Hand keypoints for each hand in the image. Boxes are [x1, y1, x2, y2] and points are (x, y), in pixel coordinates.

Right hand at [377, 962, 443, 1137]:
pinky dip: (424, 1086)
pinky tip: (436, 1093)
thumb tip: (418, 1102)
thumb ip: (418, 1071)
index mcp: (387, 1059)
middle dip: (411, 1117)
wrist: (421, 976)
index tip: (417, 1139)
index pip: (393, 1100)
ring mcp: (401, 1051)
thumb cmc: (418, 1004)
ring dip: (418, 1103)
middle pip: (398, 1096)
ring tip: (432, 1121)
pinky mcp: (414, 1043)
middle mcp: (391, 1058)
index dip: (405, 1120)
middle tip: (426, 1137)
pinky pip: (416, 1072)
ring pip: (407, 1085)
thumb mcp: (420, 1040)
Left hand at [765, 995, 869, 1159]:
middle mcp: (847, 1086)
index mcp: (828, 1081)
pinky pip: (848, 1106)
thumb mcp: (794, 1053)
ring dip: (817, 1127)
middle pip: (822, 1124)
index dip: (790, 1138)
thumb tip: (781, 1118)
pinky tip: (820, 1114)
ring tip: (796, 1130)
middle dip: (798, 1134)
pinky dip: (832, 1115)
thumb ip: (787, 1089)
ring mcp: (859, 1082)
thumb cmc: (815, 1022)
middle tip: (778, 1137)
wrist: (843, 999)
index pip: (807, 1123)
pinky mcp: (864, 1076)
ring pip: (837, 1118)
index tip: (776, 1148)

____

= Work to complete =
With the line that contains "thumb ip: (787, 1089)" as your start, reproduce the data above exactly through its last line, and nothing before that start.

= Solution to the problem =
thumb ip: (787, 1089)
ring mcp: (859, 1082)
thumb cmc: (815, 1022)
middle tip: (778, 1137)
wrist: (843, 999)
index pip: (807, 1123)
pinky mcp: (864, 1076)
ring pip: (837, 1118)
index tip: (776, 1148)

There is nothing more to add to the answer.